No extra cost can be associated to the presence of any team member on SHAPE, Mons, Belgium.

For the extraordinary travel to other NATO locations, the expenses will be reimbursed in accordance with Article 5.5 of AAS Framework Contract and within the limits of the NCIA Travel Directive. They will be invoiced separately to the purchaser by the service provider, in accordance with the terms and conditions of the framework agreement. These additional travel costs are considered an extra charge to the overall bid price.

The first 5 working days of a new resource (starting at the date the SHAPE ID was obtained) are considered familiarisation and handover/takeover period for which no payment will be made as no deliverable can reasonably be expected during that time.

The provider must communicate the starting date and all on boarding documents, at least 3 weeks prior to the starting date to the NCSC point of contact.

It is the responsibility of the provider to inform and make sure each resource can comply with the requirements to obtain a SHAPE ID on their starting day. This includes among others the clearance (RFV) and the mandatory registration in a Belgium commune.

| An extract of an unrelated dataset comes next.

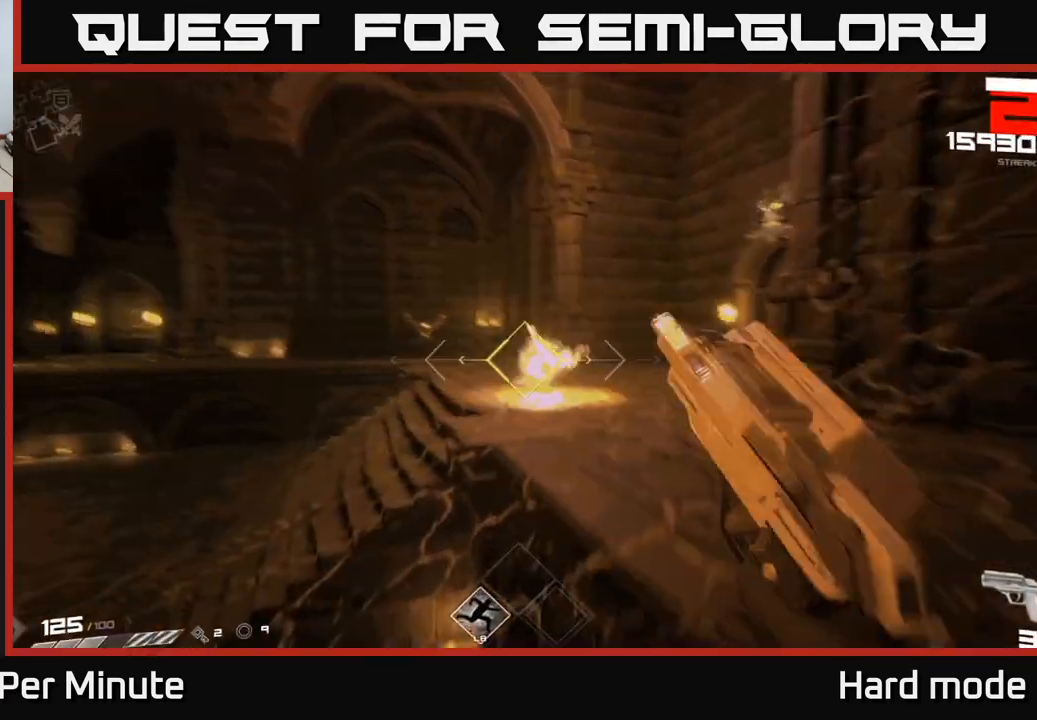
{"dt_ms": 500, "buttons": [], "left_stick": "up", "right_stick": "center", "events": [[33, "right_stick", "center"], [83, "left_stick", "right"], [117, "R2", "up"], [233, "right_stick", "left"], [317, "left_stick", "up"], [417, "right_stick", "center"]]}
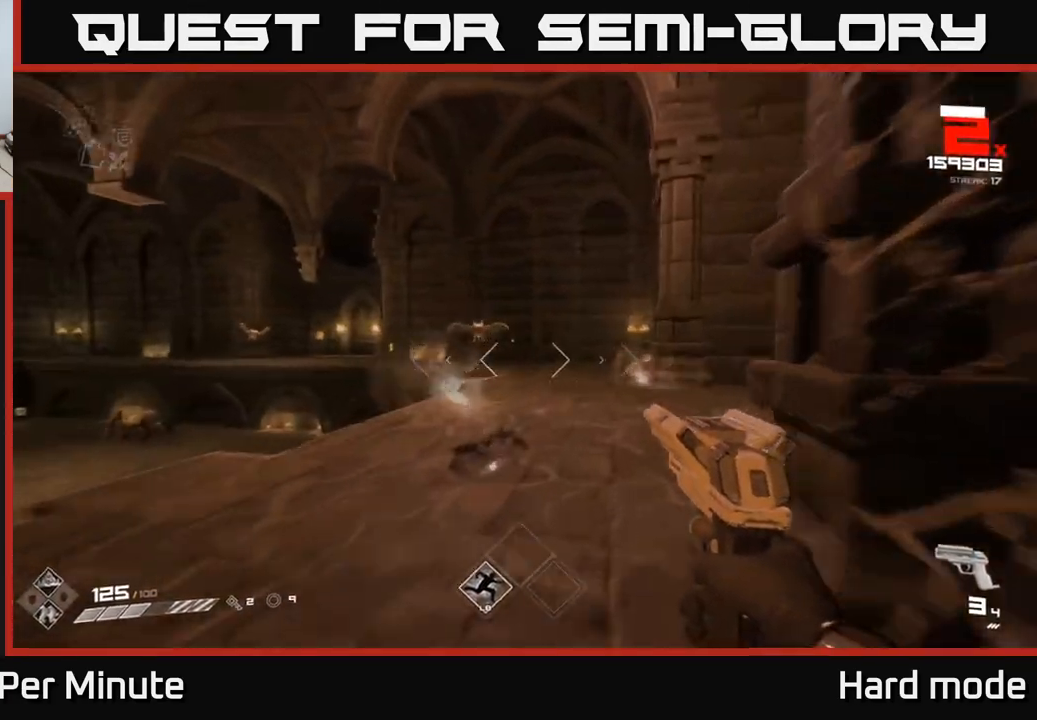
{"dt_ms": 500, "buttons": [], "left_stick": "right", "right_stick": "left", "events": [[133, "right_stick", "up-left"], [200, "R2", "down"], [267, "left_stick", "right"], [267, "right_stick", "center"], [300, "R2", "up"], [433, "right_stick", "left"]]}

The list of documents required can be consulted here:

https://www.shape2day.com/arrivingleaving/inprocessing/are-you-a-national-civilian-component/contractorconsultant

12. QUALIFICATIONS SKILLS

[See Requirements]

Requirements

10. SECURITY AND NON-DISCLOSURE AGREEMENT

• Any contracted individuals of the Contractor’s personnel must be in possession of a security clearance by their National Authority of NATO SECRET or above.

12. QUALIFICATIONS SKILLS

The Contractor’s Personnel must meet the following experience, qualities and qualifications:

• Experience of at least 2 years in engaging with highly technical cyber security professionals.
• Experience of at least 2 years in summarizing discussions, identifying relevant points and action items.
• Experience of at least 2 years in coordinating stakeholders at multiple levels (strategic, operational and tactical/technical).
• Experience of at least 2 years in creating work orders, tickets in multiple ticketing systems and following them up.
• Experience of at least 2 years in writing presentation slides for different audiences.
• Experience of at least 2 years in  resources planning based on current and projected workload.
• Ability to explain complex technical topics in simpler terms to a non-technical audience.
• Maintain situational awareness of multiple ongoing activities across disparate ticketing systems and coordinating the activities across those.
• Demonstrable existing experience with documenting existing processes using Atlassian Confluence software.
• Experience with Knowledge Management activities; storing and categorizing documents from multiple sources.
• Editing work on SOP (Standard Operating Procedures) and SOI (Standard Operating Instructions).
• Language proficiency in English meets or exceeds the NATO STANAG 6001 Level 3 “Professional Proficiency”.
• The Contractor’s personnel shall be dressed suitably for meetings with high ranked officials. No religious sign shall be worn during such meeting.
• The Contractor’s personnel shall actively collaborate during internal meeting and touch-points discussions to improve the quality of services.
• Strong reporting skills to various levels of seniority.
• Accuracy and attention to detail.
• A previous experience in working for or supporting a military or governmental organization is asset.